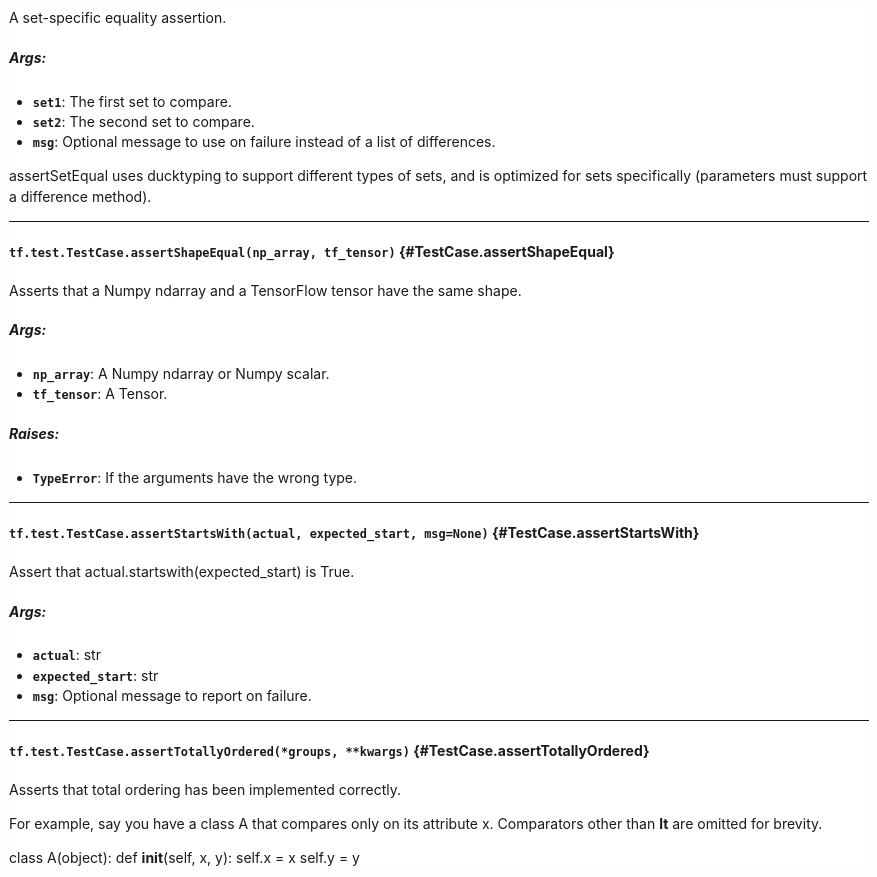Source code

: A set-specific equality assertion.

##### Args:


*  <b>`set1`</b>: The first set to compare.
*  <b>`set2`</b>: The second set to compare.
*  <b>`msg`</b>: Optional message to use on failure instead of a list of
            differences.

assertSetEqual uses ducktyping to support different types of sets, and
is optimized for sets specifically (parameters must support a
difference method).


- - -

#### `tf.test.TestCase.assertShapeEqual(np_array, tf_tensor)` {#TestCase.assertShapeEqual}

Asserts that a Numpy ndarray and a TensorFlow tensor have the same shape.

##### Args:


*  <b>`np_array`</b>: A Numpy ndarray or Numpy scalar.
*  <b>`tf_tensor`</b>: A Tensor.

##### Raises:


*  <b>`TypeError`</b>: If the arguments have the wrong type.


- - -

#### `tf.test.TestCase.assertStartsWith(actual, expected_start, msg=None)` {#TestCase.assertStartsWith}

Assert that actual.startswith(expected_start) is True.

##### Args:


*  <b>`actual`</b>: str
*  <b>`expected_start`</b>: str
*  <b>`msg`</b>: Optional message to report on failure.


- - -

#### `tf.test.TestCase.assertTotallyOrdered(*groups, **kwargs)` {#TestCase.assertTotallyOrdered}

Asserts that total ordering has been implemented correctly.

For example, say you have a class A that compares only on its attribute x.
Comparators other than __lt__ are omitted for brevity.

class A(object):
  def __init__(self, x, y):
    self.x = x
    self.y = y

Job item:
Only the lines from the top of the data through the line with "differences." should be quoted, exactly and with both ends kept; skip the pictures.

Written solution:
Source code

: A set-specific equality assertion.

##### Args:


*  <b>`set1`</b>: The first set to compare.
*  <b>`set2`</b>: The second set to compare.
*  <b>`msg`</b>: Optional message to use on failure instead of a list of
            differences.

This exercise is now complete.